The black formation of car tires and wooden elements that dominates the space consists of around 2,000 car tires pressed into cubes, each segment of which measures 120 by 100 by 80 centimeters and weighs 600 kilograms. In their layout, the artist makes reference to the P7340: a kitchen “designed for men,” by the company Poggenpohl in Herford in cooperation with Porsche Design. It was intended to speak to a “new” clientele with its carbon and aluminum, a smooth, pure aesthetic, and a dark color scheme. The domestic environment meets the ultimate promise of freedom of the street: the kitchen and the car are combined in the design but also in the impressive installation. In addition, while alluding to John Chamberlain’s sculptures made of crushed and compressed cars, Henke employs the malleability of rubber from tires that are no longer usable and combines it with the reduced form of the cube in a gesture that recalls Minimal Art. This interplay of kitchen furnishings, sculpture, and display becomes an ambiguous object in the museum space. 



Here, issues of sculpture as power symbolism but also references to the masculine and the feminine are physically juxtaposed. Anti-sensual, pure material is recomposed and supplemented by other works of art: On top of one of the many cubes, reminiscent of a large kitchen table, the promotional film The Critic Laughs (1980) by Richard Hamilton plays in an endless loop. It explores the language of design while also making reference to designs by Braun.

Black cables run through the room along the ceiling. Going beyond the kitchen, they are part of a group of sculptures titled The Baby Will Always Be Me (2020) . The assembly forms a diagonal line in the gallery, consisting of the figure of a cyborg-like child, an oversized rotary clothesline, and a downscaled utility pole. The square outdoor laundry rack called a ‘Hills Hoist’ was first produced in Australia a hundred years ago and was an attempt to modernize domestic labor. Power lines extend from the utility pole and connect the three elements. Determined to create a work of brutal realism, Henke turned her child-ego into a sculpture. But one leg has been replaced by the tip of the Chrysler Building in New York and one hand by a horse’s hoof. 
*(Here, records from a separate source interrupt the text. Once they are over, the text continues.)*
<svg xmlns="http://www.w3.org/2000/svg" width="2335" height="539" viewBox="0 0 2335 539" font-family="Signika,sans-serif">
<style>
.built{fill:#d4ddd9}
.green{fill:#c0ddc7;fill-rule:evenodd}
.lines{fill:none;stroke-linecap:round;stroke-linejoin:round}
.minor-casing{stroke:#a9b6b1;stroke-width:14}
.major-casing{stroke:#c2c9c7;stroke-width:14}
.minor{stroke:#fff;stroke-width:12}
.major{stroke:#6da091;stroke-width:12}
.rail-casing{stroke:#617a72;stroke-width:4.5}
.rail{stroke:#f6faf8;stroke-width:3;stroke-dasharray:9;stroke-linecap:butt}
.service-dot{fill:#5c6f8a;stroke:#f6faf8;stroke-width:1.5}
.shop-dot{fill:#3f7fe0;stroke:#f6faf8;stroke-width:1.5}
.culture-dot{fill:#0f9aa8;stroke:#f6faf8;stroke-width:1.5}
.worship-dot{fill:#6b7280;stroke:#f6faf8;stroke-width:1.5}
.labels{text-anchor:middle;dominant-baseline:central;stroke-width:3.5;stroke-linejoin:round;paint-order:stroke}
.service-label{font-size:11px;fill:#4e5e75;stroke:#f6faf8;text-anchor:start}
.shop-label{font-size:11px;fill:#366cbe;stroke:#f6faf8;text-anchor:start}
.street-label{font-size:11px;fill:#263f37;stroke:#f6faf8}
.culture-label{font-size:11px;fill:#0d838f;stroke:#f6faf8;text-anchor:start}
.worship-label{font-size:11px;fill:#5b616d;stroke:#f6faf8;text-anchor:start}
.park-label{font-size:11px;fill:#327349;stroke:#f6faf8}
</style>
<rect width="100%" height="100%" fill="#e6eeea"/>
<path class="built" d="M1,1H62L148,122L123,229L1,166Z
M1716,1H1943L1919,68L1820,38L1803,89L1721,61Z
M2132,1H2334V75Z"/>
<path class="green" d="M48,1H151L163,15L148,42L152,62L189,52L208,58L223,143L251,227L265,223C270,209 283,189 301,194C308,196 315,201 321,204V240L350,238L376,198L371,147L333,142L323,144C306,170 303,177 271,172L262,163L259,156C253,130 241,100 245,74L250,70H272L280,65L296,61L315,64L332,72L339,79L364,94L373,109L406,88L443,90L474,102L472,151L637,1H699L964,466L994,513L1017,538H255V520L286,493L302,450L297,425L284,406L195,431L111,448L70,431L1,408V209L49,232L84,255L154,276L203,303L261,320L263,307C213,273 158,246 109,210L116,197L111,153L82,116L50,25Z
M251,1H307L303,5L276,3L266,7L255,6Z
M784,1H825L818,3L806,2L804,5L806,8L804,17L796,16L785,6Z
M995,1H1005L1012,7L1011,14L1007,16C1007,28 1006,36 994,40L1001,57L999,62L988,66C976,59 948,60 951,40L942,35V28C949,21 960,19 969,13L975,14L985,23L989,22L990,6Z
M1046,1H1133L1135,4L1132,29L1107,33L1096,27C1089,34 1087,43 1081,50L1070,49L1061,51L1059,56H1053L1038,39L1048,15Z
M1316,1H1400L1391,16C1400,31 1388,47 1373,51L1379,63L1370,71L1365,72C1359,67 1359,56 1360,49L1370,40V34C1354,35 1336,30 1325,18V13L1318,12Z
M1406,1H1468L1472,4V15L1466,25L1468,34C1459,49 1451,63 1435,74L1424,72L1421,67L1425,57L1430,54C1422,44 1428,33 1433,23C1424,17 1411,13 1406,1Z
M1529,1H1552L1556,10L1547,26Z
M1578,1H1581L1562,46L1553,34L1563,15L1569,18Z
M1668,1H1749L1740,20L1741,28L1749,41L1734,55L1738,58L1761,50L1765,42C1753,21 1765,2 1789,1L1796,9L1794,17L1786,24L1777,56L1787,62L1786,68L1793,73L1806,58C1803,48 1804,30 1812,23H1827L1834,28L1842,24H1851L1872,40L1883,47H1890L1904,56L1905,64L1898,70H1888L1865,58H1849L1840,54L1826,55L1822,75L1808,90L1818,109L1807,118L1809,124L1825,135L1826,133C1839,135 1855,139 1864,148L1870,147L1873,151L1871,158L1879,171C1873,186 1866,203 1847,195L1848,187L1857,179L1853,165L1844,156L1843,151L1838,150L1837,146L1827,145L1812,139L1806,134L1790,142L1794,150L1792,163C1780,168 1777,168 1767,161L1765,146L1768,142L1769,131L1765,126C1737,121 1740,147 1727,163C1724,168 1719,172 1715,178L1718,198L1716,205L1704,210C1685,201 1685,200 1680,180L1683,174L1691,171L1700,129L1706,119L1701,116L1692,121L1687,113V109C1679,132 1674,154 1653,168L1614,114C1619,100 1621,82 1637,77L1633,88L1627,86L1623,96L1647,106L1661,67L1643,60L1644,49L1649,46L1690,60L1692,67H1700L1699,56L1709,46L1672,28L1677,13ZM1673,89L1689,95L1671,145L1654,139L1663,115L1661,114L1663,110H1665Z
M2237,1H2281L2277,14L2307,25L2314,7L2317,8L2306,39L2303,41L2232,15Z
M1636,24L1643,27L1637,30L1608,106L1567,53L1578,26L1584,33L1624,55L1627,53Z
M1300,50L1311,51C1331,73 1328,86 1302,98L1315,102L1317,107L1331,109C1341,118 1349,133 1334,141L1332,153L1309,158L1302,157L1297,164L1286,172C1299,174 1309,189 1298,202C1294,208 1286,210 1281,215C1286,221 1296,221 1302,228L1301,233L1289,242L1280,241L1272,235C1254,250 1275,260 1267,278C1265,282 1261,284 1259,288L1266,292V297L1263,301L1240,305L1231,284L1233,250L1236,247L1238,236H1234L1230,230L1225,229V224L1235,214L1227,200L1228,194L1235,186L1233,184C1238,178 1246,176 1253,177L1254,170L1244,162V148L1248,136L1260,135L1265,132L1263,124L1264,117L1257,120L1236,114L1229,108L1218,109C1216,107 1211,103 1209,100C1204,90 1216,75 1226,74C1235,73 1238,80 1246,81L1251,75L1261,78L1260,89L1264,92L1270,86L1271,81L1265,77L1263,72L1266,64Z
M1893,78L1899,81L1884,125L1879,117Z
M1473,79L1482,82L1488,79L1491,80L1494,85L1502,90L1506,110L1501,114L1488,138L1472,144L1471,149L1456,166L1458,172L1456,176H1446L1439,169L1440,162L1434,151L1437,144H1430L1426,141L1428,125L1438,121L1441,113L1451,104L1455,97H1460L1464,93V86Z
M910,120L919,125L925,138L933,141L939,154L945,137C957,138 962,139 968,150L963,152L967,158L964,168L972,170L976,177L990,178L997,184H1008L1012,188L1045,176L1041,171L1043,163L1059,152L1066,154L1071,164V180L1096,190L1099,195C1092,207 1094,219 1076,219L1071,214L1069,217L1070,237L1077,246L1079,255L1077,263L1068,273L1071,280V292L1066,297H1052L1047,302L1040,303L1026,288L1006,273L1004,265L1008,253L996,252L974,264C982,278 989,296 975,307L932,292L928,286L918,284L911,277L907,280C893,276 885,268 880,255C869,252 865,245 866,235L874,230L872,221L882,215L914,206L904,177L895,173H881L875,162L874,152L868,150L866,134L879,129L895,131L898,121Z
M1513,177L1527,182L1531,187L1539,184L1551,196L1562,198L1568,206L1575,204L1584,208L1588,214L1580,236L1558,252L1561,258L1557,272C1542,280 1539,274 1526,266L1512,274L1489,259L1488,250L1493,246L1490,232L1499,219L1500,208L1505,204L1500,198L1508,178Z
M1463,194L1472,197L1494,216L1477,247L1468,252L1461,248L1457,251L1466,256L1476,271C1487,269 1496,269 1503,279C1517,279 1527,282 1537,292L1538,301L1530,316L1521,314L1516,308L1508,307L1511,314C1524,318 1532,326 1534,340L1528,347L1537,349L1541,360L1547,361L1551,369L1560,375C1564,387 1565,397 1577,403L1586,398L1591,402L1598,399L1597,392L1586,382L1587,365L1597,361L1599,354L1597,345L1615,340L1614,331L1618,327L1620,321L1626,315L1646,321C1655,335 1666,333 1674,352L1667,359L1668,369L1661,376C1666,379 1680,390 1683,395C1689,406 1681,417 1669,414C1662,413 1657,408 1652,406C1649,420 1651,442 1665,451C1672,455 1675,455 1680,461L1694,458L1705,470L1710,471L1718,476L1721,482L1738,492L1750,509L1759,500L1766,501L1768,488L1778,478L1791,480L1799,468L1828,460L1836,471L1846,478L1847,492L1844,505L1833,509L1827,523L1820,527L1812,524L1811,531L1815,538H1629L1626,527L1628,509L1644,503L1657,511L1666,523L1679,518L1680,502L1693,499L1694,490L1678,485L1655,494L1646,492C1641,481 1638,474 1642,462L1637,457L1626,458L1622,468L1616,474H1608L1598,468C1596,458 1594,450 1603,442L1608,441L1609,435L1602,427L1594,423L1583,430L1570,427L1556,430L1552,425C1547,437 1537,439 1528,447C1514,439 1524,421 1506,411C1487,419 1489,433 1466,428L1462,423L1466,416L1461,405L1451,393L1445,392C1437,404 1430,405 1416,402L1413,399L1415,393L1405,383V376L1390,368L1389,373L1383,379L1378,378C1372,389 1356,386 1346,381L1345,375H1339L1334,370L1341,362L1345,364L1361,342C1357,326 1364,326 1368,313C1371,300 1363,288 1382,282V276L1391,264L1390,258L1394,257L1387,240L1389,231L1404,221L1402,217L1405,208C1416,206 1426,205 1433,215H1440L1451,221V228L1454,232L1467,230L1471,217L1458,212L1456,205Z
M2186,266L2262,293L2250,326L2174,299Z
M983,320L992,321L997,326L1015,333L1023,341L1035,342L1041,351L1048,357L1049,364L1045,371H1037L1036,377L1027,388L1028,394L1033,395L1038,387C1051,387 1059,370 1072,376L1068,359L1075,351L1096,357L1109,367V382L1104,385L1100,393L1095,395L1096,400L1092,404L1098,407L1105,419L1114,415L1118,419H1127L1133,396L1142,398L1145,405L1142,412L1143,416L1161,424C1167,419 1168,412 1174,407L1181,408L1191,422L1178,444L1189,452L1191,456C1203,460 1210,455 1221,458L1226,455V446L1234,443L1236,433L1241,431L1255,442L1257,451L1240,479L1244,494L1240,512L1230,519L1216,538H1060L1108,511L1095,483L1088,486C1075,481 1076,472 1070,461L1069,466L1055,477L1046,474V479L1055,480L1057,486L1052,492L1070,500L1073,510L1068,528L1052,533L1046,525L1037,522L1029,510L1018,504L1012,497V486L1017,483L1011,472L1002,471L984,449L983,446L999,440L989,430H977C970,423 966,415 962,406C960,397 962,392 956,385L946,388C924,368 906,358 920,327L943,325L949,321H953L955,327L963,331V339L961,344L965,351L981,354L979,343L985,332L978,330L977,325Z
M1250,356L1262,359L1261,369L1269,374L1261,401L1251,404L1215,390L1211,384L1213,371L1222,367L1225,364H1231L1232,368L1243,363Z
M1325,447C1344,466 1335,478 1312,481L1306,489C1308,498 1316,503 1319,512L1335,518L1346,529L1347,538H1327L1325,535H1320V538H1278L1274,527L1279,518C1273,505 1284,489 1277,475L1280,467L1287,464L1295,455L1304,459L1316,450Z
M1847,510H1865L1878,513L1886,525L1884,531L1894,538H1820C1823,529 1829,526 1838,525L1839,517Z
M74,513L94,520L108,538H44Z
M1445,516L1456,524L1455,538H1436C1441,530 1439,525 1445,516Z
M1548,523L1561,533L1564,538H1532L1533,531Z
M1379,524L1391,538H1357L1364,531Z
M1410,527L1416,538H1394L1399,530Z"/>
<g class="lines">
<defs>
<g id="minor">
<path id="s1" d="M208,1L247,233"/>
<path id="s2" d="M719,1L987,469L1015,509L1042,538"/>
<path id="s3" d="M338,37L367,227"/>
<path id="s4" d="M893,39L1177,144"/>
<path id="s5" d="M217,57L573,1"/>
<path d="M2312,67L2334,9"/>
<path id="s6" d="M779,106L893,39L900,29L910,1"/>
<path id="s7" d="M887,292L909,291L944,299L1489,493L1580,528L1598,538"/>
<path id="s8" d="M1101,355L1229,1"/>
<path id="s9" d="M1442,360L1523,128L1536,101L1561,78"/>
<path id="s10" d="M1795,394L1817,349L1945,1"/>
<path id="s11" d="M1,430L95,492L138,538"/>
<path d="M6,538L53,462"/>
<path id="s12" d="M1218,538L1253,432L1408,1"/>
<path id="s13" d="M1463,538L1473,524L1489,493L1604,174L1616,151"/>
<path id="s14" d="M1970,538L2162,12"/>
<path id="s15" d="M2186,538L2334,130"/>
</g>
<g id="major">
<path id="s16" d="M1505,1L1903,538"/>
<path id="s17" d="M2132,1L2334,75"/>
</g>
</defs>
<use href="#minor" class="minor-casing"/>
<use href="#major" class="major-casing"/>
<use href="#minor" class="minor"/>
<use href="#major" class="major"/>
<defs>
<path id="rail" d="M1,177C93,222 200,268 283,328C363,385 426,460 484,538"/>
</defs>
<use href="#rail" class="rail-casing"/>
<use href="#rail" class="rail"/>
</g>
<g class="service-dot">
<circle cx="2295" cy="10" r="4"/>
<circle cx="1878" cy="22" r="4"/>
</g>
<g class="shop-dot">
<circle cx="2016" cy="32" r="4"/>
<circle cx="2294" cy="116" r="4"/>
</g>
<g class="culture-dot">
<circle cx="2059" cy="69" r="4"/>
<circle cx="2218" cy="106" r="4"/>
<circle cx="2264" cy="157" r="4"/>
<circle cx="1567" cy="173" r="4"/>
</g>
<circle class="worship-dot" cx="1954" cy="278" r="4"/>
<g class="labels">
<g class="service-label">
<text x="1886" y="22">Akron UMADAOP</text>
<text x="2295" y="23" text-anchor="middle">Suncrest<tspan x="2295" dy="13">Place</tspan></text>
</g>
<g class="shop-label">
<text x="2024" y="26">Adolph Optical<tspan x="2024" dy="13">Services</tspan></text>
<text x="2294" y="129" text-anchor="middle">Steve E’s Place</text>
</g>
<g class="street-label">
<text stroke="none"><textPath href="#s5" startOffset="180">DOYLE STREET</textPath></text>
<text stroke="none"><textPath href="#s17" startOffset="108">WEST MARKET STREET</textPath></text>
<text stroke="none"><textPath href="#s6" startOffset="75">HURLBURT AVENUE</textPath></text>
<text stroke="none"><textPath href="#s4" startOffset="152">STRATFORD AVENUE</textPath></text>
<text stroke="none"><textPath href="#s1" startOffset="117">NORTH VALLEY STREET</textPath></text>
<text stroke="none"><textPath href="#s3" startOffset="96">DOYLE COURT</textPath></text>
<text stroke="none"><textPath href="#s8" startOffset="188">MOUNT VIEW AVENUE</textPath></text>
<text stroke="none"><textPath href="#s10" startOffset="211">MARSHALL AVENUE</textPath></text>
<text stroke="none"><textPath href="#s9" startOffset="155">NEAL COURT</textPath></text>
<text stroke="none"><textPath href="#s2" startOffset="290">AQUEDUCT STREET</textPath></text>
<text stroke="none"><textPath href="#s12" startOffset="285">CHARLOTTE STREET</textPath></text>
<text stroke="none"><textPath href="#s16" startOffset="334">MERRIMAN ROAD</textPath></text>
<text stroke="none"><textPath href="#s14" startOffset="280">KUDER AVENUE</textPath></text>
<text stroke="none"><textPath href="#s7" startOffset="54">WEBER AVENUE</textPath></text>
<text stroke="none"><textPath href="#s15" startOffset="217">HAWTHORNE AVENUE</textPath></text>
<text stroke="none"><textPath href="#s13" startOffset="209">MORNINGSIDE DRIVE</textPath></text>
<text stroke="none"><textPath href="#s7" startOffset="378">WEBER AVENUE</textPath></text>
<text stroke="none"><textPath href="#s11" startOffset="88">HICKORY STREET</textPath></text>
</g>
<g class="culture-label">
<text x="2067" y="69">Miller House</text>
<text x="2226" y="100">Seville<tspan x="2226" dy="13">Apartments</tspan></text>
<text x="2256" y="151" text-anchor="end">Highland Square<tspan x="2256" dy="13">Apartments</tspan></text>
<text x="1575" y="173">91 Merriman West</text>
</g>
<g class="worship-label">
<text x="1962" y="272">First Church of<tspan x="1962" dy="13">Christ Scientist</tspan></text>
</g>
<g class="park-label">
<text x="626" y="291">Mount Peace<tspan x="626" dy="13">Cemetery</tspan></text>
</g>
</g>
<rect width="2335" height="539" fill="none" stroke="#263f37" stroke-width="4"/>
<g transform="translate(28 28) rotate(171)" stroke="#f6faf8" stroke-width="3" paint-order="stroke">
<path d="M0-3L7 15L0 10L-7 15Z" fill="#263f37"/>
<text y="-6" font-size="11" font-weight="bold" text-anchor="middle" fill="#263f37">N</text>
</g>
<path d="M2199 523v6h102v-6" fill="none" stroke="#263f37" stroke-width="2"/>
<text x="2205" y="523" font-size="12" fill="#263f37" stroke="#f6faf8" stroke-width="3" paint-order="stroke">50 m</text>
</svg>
In the final room, the sculpture Dreihasenbild (Three Hare Picture) (2015), is a metaphor for fertility as well as for the hare’s speed. It is a variation on the iconic late Gothic window in the cloister of Paderborn Cathedral. Here the three hares forming a circle are made of wrapped fiberglass rope and straw straps that have been “frozen” in synthetic resin. The circular arrangement causes the ears of the hares to overlap, so that only three ears are visible, even though each hare appears to have two. This motif, known as a triskelion, is significant in different ways in many cultures worldwide. The most widespread meanings are the triads of birth–life–death and of past–present–future. 



Lena Henke’s work is marked by a questioning of her sociocultural surroundings. She studies power structures and hierarchies, developing many of her installations in situ and relates to the existing qualities of a space as well as to its interpretation and formation. Her work is also characterized by a strong awareness of art history and sculptural traditions. She often deliberately borrows from existing works and transforms them into her own forms. At the same time, she creates her own iconographic pictorial systems within her oeuvre in that certain motifs recur again and again and are continuously further refined. Not least is Henke testing the conditions and possibilities of sculpture using different methods of production. In the process she creates engaging sculptures that open onto a complex system of reference.